Russia’s incessant aerospace failures have become a serious political and economic problem, the Nezavisimaya Gazeta writes, "Yesterday's analysis of space launches at premier Medvedev's showed that the government had no clear anti-crisis program for the rocket industry, therefore officials will probably limit the remedy to reshuffles."

Among the causes behind the degradation of domestic space exploration, the officials name various factors. For example, Deputy Prime Minister Dmitry Rogozin pointed out at an unsuitable age of company directors. "As long as the youngest director of a Roskosmos affiliate is 62, we can only dream of Mars probes while Foboses will keep falling to the ground," Rogozin wrote on Twitter.
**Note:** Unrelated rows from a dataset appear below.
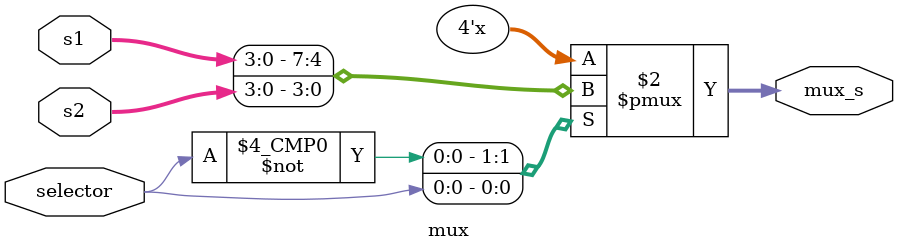
<source format=sv>
module mux (input logic [3:0] s1, s2,
					input logic selector,
					output logic [3:0] mux_s);
					
	always_comb 
		begin
			case(selector)
				// assigns output variable based on input of selector
				1'b0: 	mux_s = s1;
				1'b1:	mux_s = s2;
			endcase
	end
	
	

endmodule
</source>
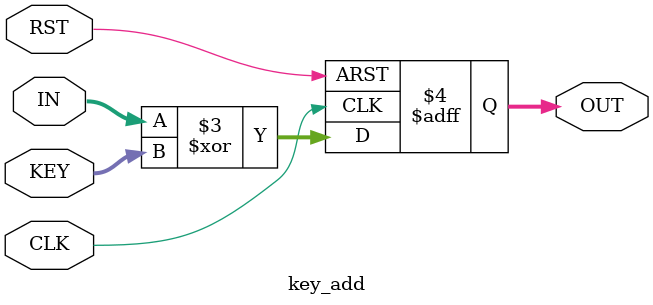
<source format=v>

module key_add #(parameter BLOCK_LENGTH = 128)
(
	input wire 						CLK,
	input wire 						RST,
    input wire  [BLOCK_LENGTH-1:0] 	IN,
    input wire  [BLOCK_LENGTH-1:0] 	KEY,
    output reg  [BLOCK_LENGTH-1:0] 	OUT
);

always @(posedge CLK or negedge RST)
begin 
 if(!RST)
	OUT <= 128'b0; 
 else 				// if(En)
	OUT <= IN ^ KEY;
end 


endmodule
</source>
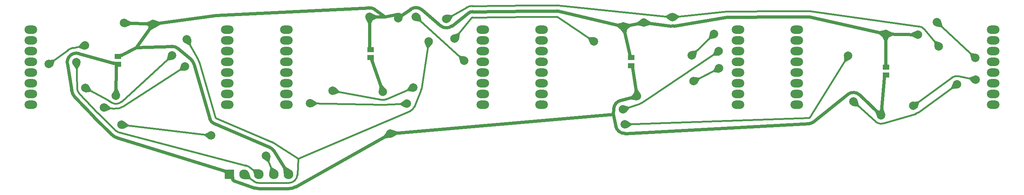
<source format=gbr>
G04 DipTrace 2.4.0.2*
%INÂåðõí³é.gbr*%
%MOMM*%
%ADD13C,0.8*%
%ADD14C,0.4*%
%ADD16R,2.3X2.3*%
%ADD17C,2.3*%
%ADD19O,3.0X2.0*%
%ADD22R,1.5X1.3*%
%ADD23C,2.0*%
%FSLAX53Y53*%
G04*
G71*
G90*
G75*
G01*
%LNTop*%
%LPD*%
X217136Y28663D2*
D13*
X217701Y28865D1*
X217260Y30097D1*
X216614Y28959D1*
X217136Y28663D1*
X101194Y24391D2*
X100707Y24743D1*
X99940Y23682D1*
X101245Y23793D1*
X101194Y24391D1*
X159467Y33230D2*
X159968Y33561D1*
X159246Y34653D1*
X158890Y33393D1*
X159467Y33230D1*
X101194Y24391D2*
X101490Y23869D1*
X102628Y24516D1*
X101395Y24956D1*
X101194Y24391D1*
X36392Y33375D2*
X36940Y33618D1*
X36410Y34815D1*
X35850Y33632D1*
X36392Y33375D1*
X217136Y28663D2*
X217334Y29229D1*
X216098Y29661D1*
X216577Y28443D1*
X217136Y28663D1*
X159467Y33230D2*
X159087Y33694D1*
X158074Y32865D1*
X159363Y32639D1*
X159467Y33230D1*
X99447Y34291D2*
X99888Y34732D1*
X98970Y35650D1*
X98849Y34347D1*
X99447Y34291D1*
X218261Y38257D2*
X217911Y38007D1*
X158098Y40477D2*
X158448Y40227D1*
X96510Y42382D2*
X96860Y42132D1*
X36826Y40799D2*
X36476Y40549D1*
X36392Y33375D1*
X36826Y40799D2*
X36476Y41049D1*
X63176Y14762D2*
X62426Y15512D1*
X62026D1*
G02X61907Y15530I0J398D01*
G01*
X36758Y23325D1*
G02X35427Y24119I977J3152D01*
G01*
X31234Y28223D1*
X31191Y28266D1*
X31149Y28310D1*
X26765Y32931D1*
G02X25898Y34693I2394J2271D01*
G01*
X24920Y40962D1*
G02X27621Y43365I2124J332D01*
G01*
X35808Y41086D1*
G03X36076Y41049I268J962D01*
G01*
X36476D1*
X63176Y14762D2*
D3*
X101194Y24391D2*
X78875Y11760D1*
G02X77176Y11312I-1699J3003D01*
G01*
X70176D1*
G02X69042Y11504I-1J3448D01*
G01*
X65920Y12590D1*
X65895Y12598D1*
X65870Y12608D1*
X64186Y13237D1*
G02X63926Y13612I140J375D01*
G01*
Y14012D1*
X63176Y14762D1*
X217136Y28663D2*
X212083Y33524D1*
G03X209248Y33653I-1491J-1549D01*
G01*
X201045Y27082D1*
G02X200159Y26744I-969J1210D01*
G01*
X156674Y24413D1*
G02X154454Y26124I-115J2147D01*
G01*
X153863Y28975D1*
X101194Y24391D1*
X217911Y38007D2*
Y37607D1*
X217910Y37590D1*
X217909Y37572D1*
X217136Y28663D1*
X159467Y33230D2*
X155591Y32215D1*
G03X153996Y30343I545J-2080D01*
G01*
X153863Y28975D1*
X158448Y40227D2*
Y39827D1*
X158449Y39796D1*
X158453Y39766D1*
X159467Y33230D1*
X96860Y42132D2*
Y41732D1*
G03X96882Y41599I400J0D01*
G01*
X99447Y34291D1*
X73676Y14762D2*
D14*
X74177Y15569D1*
X73052Y16268D1*
X72751Y14978D1*
X73676Y14762D1*
X71860Y19146D2*
X71403Y18489D1*
X72426Y17779D1*
X72647Y19004D1*
X71860Y19146D1*
X73676Y14762D2*
X71860Y19146D1*
X66676Y14762D2*
Y13784D1*
X67980D1*
X67582Y15047D1*
X66676Y14762D1*
X110276Y46226D2*
X109545Y45901D1*
X110050Y44763D1*
X110875Y45696D1*
X110276Y46226D1*
X230764Y45063D2*
X230998Y45828D1*
X229807Y46191D1*
X229971Y44957D1*
X230764Y45063D1*
X167815Y52002D2*
X168315Y51378D1*
X169287Y52155D1*
X168176Y52717D1*
X167815Y52002D1*
X167455Y52717D1*
X166343Y52155D1*
X167316Y51378D1*
X167815Y52002D1*
X114443Y51587D2*
X115150Y51212D1*
X115734Y52312D1*
X114491Y52386D1*
X114443Y51587D1*
X53124Y46728D2*
X52749Y46020D1*
X53850Y45438D1*
X53922Y46681D1*
X53124Y46728D1*
X66676Y14762D2*
X68916Y13082D1*
G03X70176Y12662I1260J1680D01*
G01*
X77176D1*
G03X79273Y14665I0J2100D01*
G01*
X79448Y18442D1*
X105832Y29673D1*
G03X106876Y30737I-764J1794D01*
G01*
X108423Y34565D1*
G03X108542Y34998I-1813J732D01*
G01*
X110276Y46226D1*
X230764Y45063D2*
X227320Y49125D1*
G03X226102Y49795I-1487J-1261D01*
G01*
X200318Y53391D1*
G03X200076Y53408I-243J-1743D01*
G01*
X194708D1*
X180774Y53337D1*
X180689Y53334D1*
X180603Y53328D1*
X167815Y52002D1*
X79448Y18442D2*
X73747Y22094D1*
G03X73240Y22363I-1890J-2952D01*
G01*
X60018Y28037D1*
G02X59905Y28165I79J184D01*
G01*
X56077Y41299D1*
G03X55766Y42038I-3361J-979D01*
G01*
X53124Y46728D1*
X167815Y52002D2*
X161274Y52682D1*
X161270D1*
X140848Y54758D1*
G03X140555Y54773I-295J-2910D01*
G01*
X134124D1*
X134108D1*
X134093Y54772D1*
X120588Y54630D1*
G03X119199Y54258I31J-2901D01*
G01*
X114443Y51587D1*
X49655Y42904D2*
X48882Y43108D1*
X48565Y41903D1*
X49792Y42116D1*
X49655Y42904D1*
X29159Y35202D2*
X29215Y34404D1*
X30457Y34492D1*
X29861Y35585D1*
X29159Y35202D1*
X49655Y42904D2*
X37711Y31938D1*
G02X35320Y31746I-1319J1437D01*
G01*
X34614Y32210D1*
X34547Y32252D1*
X34479Y32292D1*
X29159Y35202D1*
X29051Y45291D2*
X28478Y45863D1*
X27602Y44987D1*
X28766Y44543D1*
X29051Y45291D1*
X20546Y40854D2*
X21293Y40569D1*
X21738Y41732D1*
X20495Y41652D1*
X20546Y40854D1*
X29051Y45291D2*
X26325Y44719D1*
G03X24968Y44111I718J-3424D01*
G01*
X20546Y40854D1*
X107253Y52097D2*
X107118Y51309D1*
X108345Y51097D1*
X108027Y52301D1*
X107253Y52097D1*
X118644Y41665D2*
X118780Y42453D1*
X117552Y42664D1*
X117870Y41461D1*
X118644Y41665D1*
X107253Y52097D2*
X118644Y41665D1*
X172383Y42948D2*
X173161Y42760D1*
X173453Y43971D1*
X172231Y43734D1*
X172383Y42948D1*
X177649Y47978D2*
X176871Y48166D1*
X176579Y46956D1*
X177801Y47193D1*
X177649Y47978D1*
X172383Y42948D2*
X177649Y47978D1*
X230337Y50781D2*
X230194Y49994D1*
X231419Y49770D1*
X231113Y50977D1*
X230337Y50781D1*
X239386Y42328D2*
X239529Y43115D1*
X238304Y43338D1*
X238610Y42131D1*
X239386Y42328D1*
X230337Y50781D2*
X239386Y42328D1*
X27044Y41293D2*
X26383Y40843D1*
X27084Y39814D1*
X27729Y40879D1*
X27044Y41293D1*
X70176Y14762D2*
Y15740D1*
X68872D1*
X69270Y14477D1*
X70176Y14762D1*
X27044Y41293D2*
X27210Y35150D1*
G03X27744Y33860I1949J52D01*
G01*
X32128Y29239D1*
X32153Y29213D1*
X32179Y29187D1*
X36371Y25083D1*
G03X37244Y24590I1364J1394D01*
G01*
X67204Y16794D1*
G02X67936Y16442I-528J-2031D01*
G01*
X70176Y14762D1*
X58892Y23907D2*
X58543Y24627D1*
X57422Y24086D1*
X58381Y23291D1*
X58892Y23907D1*
X37735Y26477D2*
X38083Y25756D1*
X39204Y26298D1*
X38246Y27093D1*
X37735Y26477D1*
X58892Y23907D2*
X37735Y26477D1*
X149289Y46243D2*
Y47068D1*
X148060D1*
X148554Y45925D1*
X149289Y46243D1*
X116401Y46916D2*
X117195Y46823D1*
X117341Y48059D1*
X116156Y47678D1*
X116401Y46916D1*
X149289Y46243D2*
X140666Y52038D1*
G03X140555Y52073I-112J-166D01*
G01*
X134124D1*
X120617Y51930D1*
G03X120464Y51857I2J-201D01*
G01*
X116401Y46916D1*
X209330Y42838D2*
X208550D1*
Y41580D1*
X209675Y42116D1*
X209330Y42838D1*
X156559Y26560D2*
X157015Y25903D1*
X158038Y26612D1*
X156968Y27248D1*
X156559Y26560D1*
X209330Y42838D2*
X200246Y28186D1*
G02X200083Y28092I-170J106D01*
G01*
X156559Y26560D1*
X96288Y52048D2*
D13*
X95742Y51798D1*
X96288Y50608D1*
X96833Y51798D1*
X96288Y52048D1*
X218187Y47982D2*
X218428Y47432D1*
X219626Y47959D1*
X218445Y48523D1*
X218187Y47982D1*
X225833Y47864D2*
X225591Y48413D1*
X224393Y47886D1*
X225574Y47322D1*
X225833Y47864D1*
X156281Y49745D2*
X156637Y49262D1*
X157691Y50039D1*
X156415Y50330D1*
X156281Y49745D1*
X161073Y50742D2*
X160717Y51225D1*
X159663Y50449D1*
X160939Y50157D1*
X161073Y50742D1*
X45145Y50356D2*
X45468Y49850D1*
X46572Y50553D1*
X45318Y50930D1*
X45145Y50356D1*
X156281Y49745D2*
X155802Y49384D1*
X156590Y48339D1*
X156868Y49618D1*
X156281Y49745D1*
X38293Y50605D2*
X38523Y50051D1*
X39732Y50553D1*
X38563Y51141D1*
X38293Y50605D1*
X45145Y50356D2*
X44915Y50910D1*
X43706Y50408D1*
X44876Y49820D1*
X45145Y50356D1*
X218187Y47982D2*
X218063Y48569D1*
X216782Y48299D1*
X217823Y47505D1*
X218187Y47982D1*
X161073Y50742D2*
X161247Y50168D1*
X162500Y50550D1*
X161393Y51249D1*
X161073Y50742D1*
X77176Y14762D2*
X77585Y15391D1*
X76214Y16283D1*
X76432Y14662D1*
X77176Y14762D1*
X218187Y47982D2*
X217641Y47732D1*
X218187Y46542D1*
X218732Y47732D1*
X218187Y47982D1*
X96288Y52048D2*
X96546Y51506D1*
X97728Y52069D1*
X96530Y52597D1*
X96288Y52048D1*
X103053Y51754D2*
X103642Y51641D1*
X103772Y52316D1*
X103053Y51754D1*
X45145Y50356D2*
X44556Y50468D1*
X44312Y49181D1*
X45445Y49836D1*
X156281Y49745D2*
X156164Y50334D1*
X154880Y50077D1*
X155912Y49272D1*
X156281Y49745D1*
X96510Y44282D2*
X96288Y44532D1*
X36826Y42699D2*
X37176Y42949D1*
X158098Y42377D2*
X157748Y42627D1*
X38293Y50605D2*
X45145Y50356D1*
X218261Y40157D2*
X218187Y40407D1*
X37176Y42949D2*
X37576D1*
G03X37759Y42993I0J400D01*
G01*
X41164Y44744D1*
X49577Y45053D1*
G02X51042Y44547I79J-2149D01*
G01*
X54103Y41963D1*
G02X54780Y40921I-1387J-1643D01*
G01*
X58609Y27787D1*
G03X59486Y26796I1488J434D01*
G01*
X72707Y21122D1*
G02X73677Y20295I-848J-1976D01*
G01*
X77176Y14762D1*
X103772Y52316D2*
X106037Y53870D1*
G02X108655Y53727I1216J-1773D01*
G01*
X113042Y49957D1*
G03X115770Y49896I1401J1631D01*
G01*
X119662Y52949D1*
G02X120603Y53280I957J-1220D01*
G01*
X134107Y53422D1*
X134116Y53423D1*
X134124D1*
X140555D1*
G02X140911Y53381I1J-1547D01*
G01*
X156281Y49745D1*
X103772Y52316D2*
X103085Y52353D1*
X103053Y51754D1*
X103770Y52318D2*
X103772Y52316D1*
X96288Y52048D2*
X99901Y52100D1*
X102887Y52651D1*
G02X103770Y52318I166J-897D01*
G01*
X96288Y44532D2*
Y52048D1*
X45145Y50356D2*
X41164Y44744D1*
X218187Y47982D2*
X225833Y47864D1*
X161073Y50742D2*
X167528Y49872D1*
G03X168170Y49882I287J2131D01*
G01*
X180717Y51981D1*
X180749Y51985D1*
X180781Y51987D1*
X194715Y52058D1*
X200076D1*
X200120Y52056D1*
X200164Y52048D1*
X218187Y47982D1*
X156281Y49745D2*
X161073Y50742D1*
X157748Y42627D2*
Y43027D1*
X157746Y43070D1*
X157739Y43113D1*
X156281Y49745D1*
X45145Y50356D2*
X60043Y52412D1*
X60060Y52414D1*
X60078Y52415D1*
X96182Y54195D1*
G02X97542Y53794I106J-2148D01*
G01*
X99901Y52100D1*
X218187Y40407D2*
Y47982D1*
X33543Y30581D2*
D14*
X33896Y29863D1*
X35013Y30412D1*
X34049Y31200D1*
X33543Y30581D1*
X52716Y40320D2*
X51987Y40647D1*
X51477Y39511D1*
X52716D1*
Y40320D1*
X33543Y30581D2*
X36039Y30295D1*
G03X38085Y30778I353J3079D01*
G01*
X52716Y40320D1*
X106615Y35296D2*
X105949Y35739D1*
X105259Y34703D1*
X106488Y34506D1*
X106615Y35296D1*
X87602Y34562D2*
X87901Y33820D1*
X89056Y34286D1*
X88153Y35143D1*
X87602Y34562D1*
X106615Y35296D2*
X100227Y32505D1*
G02X99082Y32376I-781J1787D01*
G01*
X87602Y34562D1*
X105068Y31468D2*
X104603Y32118D1*
X103590Y31394D1*
X104670Y30774D1*
X105068Y31468D1*
X82254Y31589D2*
X82671Y30906D1*
X83734Y31555D1*
X82702Y32252D1*
X82254Y31589D1*
X105068Y31468D2*
X99601Y31195D1*
X99488Y31192D1*
X99375D1*
X82254Y31589D1*
X172808Y36825D2*
X173495Y36415D1*
X174133Y37484D1*
X172896Y37620D1*
X172808Y36825D1*
X178860Y39836D2*
X178173Y40246D1*
X177535Y39176D1*
X178772Y39041D1*
X178860Y39836D1*
X172808Y36825D2*
X178860Y39836D1*
X156136Y30135D2*
X156750Y29623D1*
X157547Y30580D1*
X156346Y30907D1*
X156136Y30135D1*
X178798Y43955D2*
X178063Y44270D1*
X177572Y43125D1*
X178798D1*
Y43955D1*
X156136Y30135D2*
X160053Y31370D1*
G03X160560Y31615I-587J1861D01*
G01*
X178798Y43955D1*
X224731Y30938D2*
X225477Y30650D1*
X225924Y31812D1*
X224681Y31736D1*
X224731Y30938D1*
X239480Y37174D2*
X239185Y37918D1*
X238027Y37459D1*
X238896Y36591D1*
X239480Y37174D1*
X224731Y30938D2*
X233871Y37636D1*
G02X235400Y37976I1153J-1573D01*
G01*
X239480Y37174D1*
X210593Y31975D2*
X210460Y31186D1*
X211688Y30979D1*
X211365Y32182D1*
X210593Y31975D1*
X235023Y36063D2*
X234277Y36350D1*
X233830Y35188D1*
X235072Y35265D1*
X235023Y36063D1*
X210593Y31975D2*
X215824Y27220D1*
G03X217695Y26795I1312J1443D01*
G01*
X225290Y29070D1*
G03X225883Y29365I-559J1867D01*
G01*
X235023Y36063D1*
D23*
X99447Y34291D3*
X217136Y28663D3*
X36392Y33375D3*
X159467Y33230D3*
X101194Y24391D3*
X71860Y19146D3*
X53124Y46728D3*
X114443Y51587D3*
X230764Y45063D3*
X110276Y46226D3*
X167815Y52002D3*
X49655Y42904D3*
X29159Y35202D3*
X29051Y45291D3*
X20546Y40854D3*
X107253Y52097D3*
X118644Y41665D3*
X172383Y42948D3*
X177649Y47978D3*
X230337Y50781D3*
X239386Y42328D3*
X27044Y41293D3*
X58892Y23907D3*
X37735Y26477D3*
X149289Y46243D3*
X116401Y46916D3*
X209330Y42838D3*
X156559Y26560D3*
X225833Y47864D3*
X38293Y50605D3*
X103053Y51754D3*
X161073Y50742D3*
X156281Y49745D3*
X218187Y47982D3*
X45145Y50356D3*
X96288Y52048D3*
X33543Y30581D3*
X52716Y40320D3*
X106615Y35296D3*
X87602Y34562D3*
X105068Y31468D3*
X82254Y31589D3*
X172808Y36825D3*
X178860Y39836D3*
X156136Y30135D3*
X178798Y43955D3*
X224731Y30938D3*
X239480Y37174D3*
X210593Y31975D3*
X235023Y36063D3*
D16*
X63176Y14762D3*
D17*
X66676D3*
X70176D3*
X73676D3*
X77176D3*
D19*
X62665Y31210D3*
Y33750D3*
Y36290D3*
Y38830D3*
Y41370D3*
Y43910D3*
Y46450D3*
Y48990D3*
X16265Y31210D3*
Y33750D3*
Y36290D3*
Y38830D3*
Y41370D3*
Y43910D3*
Y46450D3*
Y48990D3*
X123018Y31210D3*
Y33750D3*
Y36290D3*
Y38830D3*
Y41370D3*
Y43910D3*
Y46450D3*
Y48990D3*
X76618Y31210D3*
Y33750D3*
Y36290D3*
Y38830D3*
Y41370D3*
Y43910D3*
Y46450D3*
Y48990D3*
X183337Y31210D3*
Y33750D3*
Y36290D3*
Y38830D3*
Y41370D3*
Y43910D3*
Y46450D3*
Y48990D3*
X136937Y31210D3*
Y33750D3*
Y36290D3*
Y38830D3*
Y41370D3*
Y43910D3*
Y46450D3*
Y48990D3*
X243655Y31210D3*
Y33750D3*
Y36290D3*
Y38830D3*
Y41370D3*
Y43910D3*
Y46450D3*
Y48990D3*
X197255Y31210D3*
Y33750D3*
Y36290D3*
Y38830D3*
Y41370D3*
Y43910D3*
Y46450D3*
Y48990D3*
D22*
X96510Y44282D3*
Y42382D3*
X36826Y42699D3*
Y40799D3*
X158098Y42377D3*
Y40477D3*
X218261Y40157D3*
Y38257D3*
M02*

</source>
There are other factors however, such as low wages of engineers, thefts and fraud at companies, insufficient state funding, a lack of independent control and technological discipline, etc. Russia's space exploration found itself in a crisis not because of technological glitches, but due to the inability of companies and government officials to ensure proper control of reliability and work discipline in the whole sector.

The reasons behind the crisis are not shortages of funds and reshuffles. You might invest another 20 trillion roubles into companies, you might replace their directors, but such moves will change anything in the sector," Buran test pilot Magomed Tolbyev told the Nezavisimaya Gazeta. He sees the cause behind the failed launches in the dismantling of the management vertical in the sector. There is no vertical of management, no responsibility and discipline. Who can we resolve the problem of reliability with? We have no minister, general designer or chief engineers, whose solutions could dramatically change the situation," the test pilot said.